**Given exercise**
In the profile of Russell Upcher, which regiment did he serve as colonel of?

- Born: 3 February 1844
- Died: 1937 (aged 92–93)
- Allegiance: United Kingdom
- Branch: British Army
- Service years: 1862–1902
- Rank: Major-General
- Commands: 1st Bn 24th Regiment of Foot 5th and 68th Regimental Districts
- Conflicts: 9th Xhosa War Anglo-Zulu War
- Awards: Companion of the Order of the Bath Distinguished Service Order

= Russell Upcher =

British Army general

Major-General Russell Upcher (3 February 1844 – 1937) was a British Army officer who served as colonel of the Durham Light Infantry.

**Dataset extract**
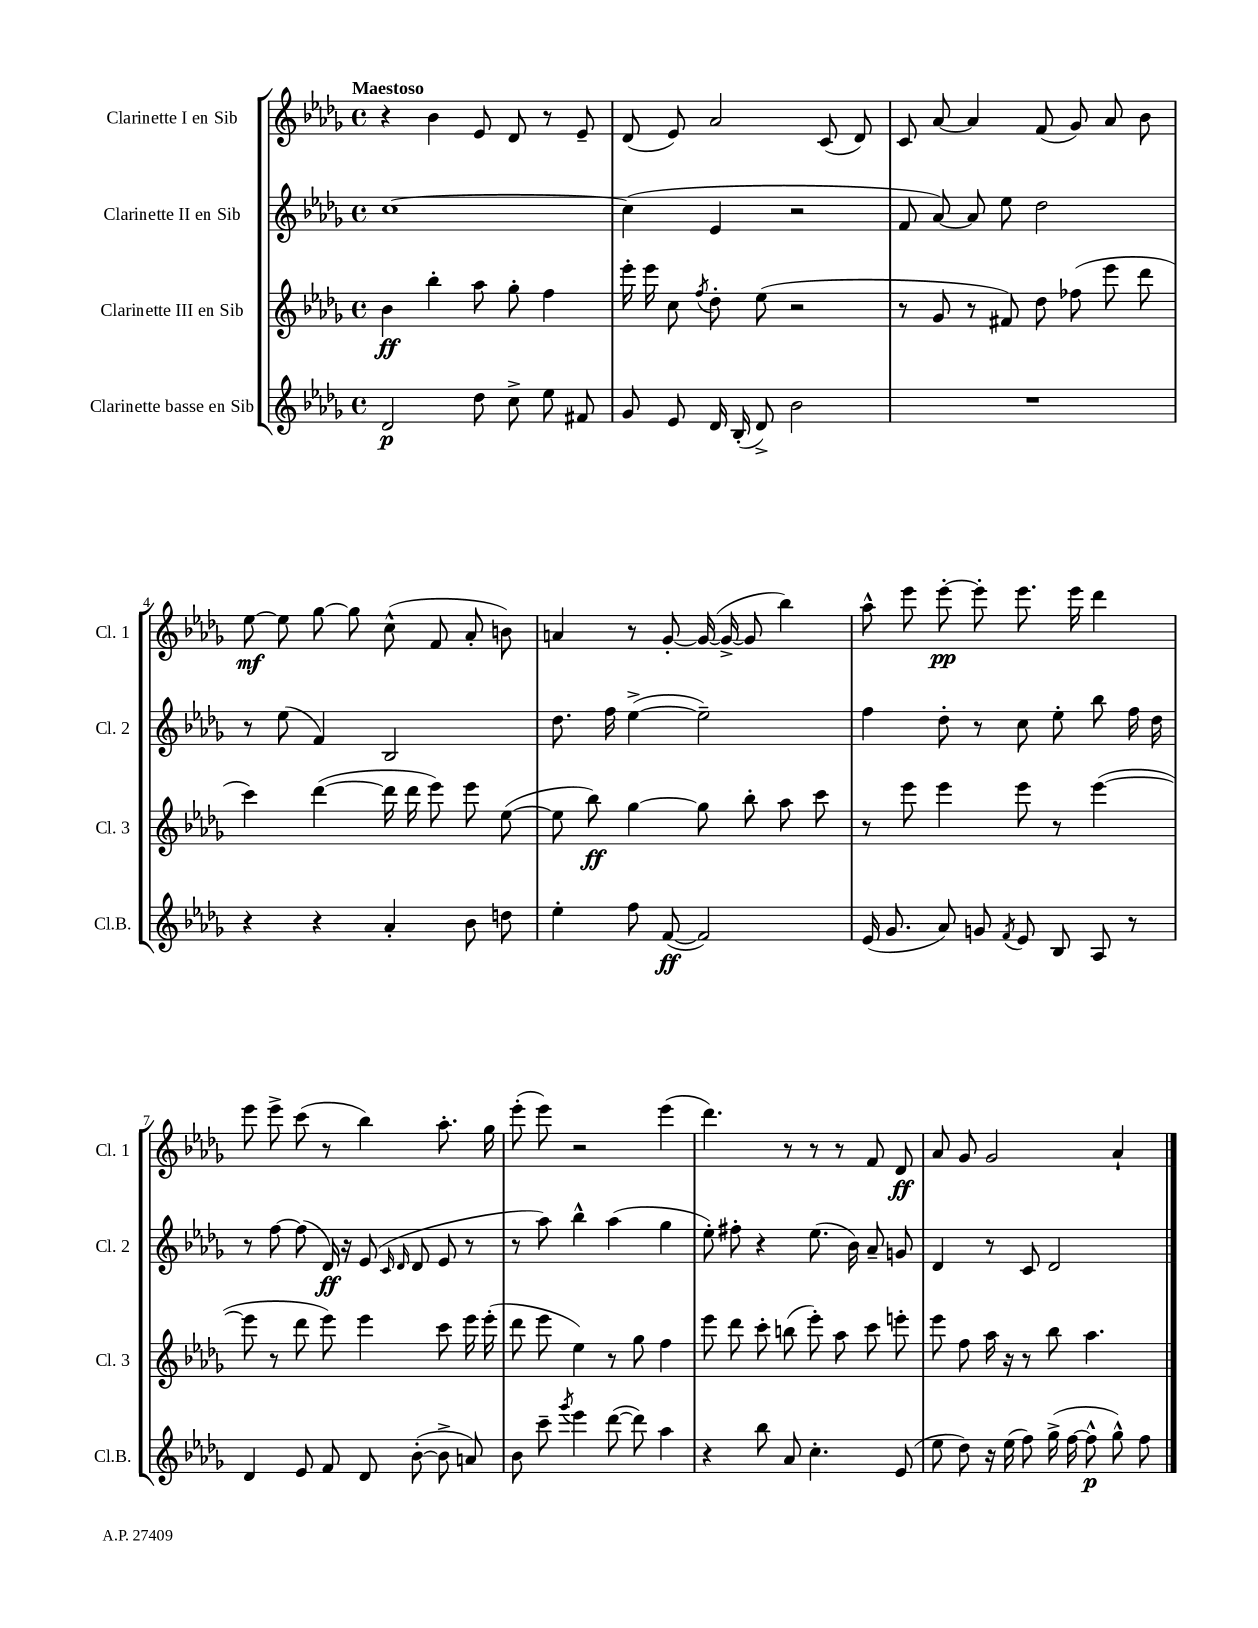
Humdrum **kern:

**Expected output**
The Durham Light Infantry.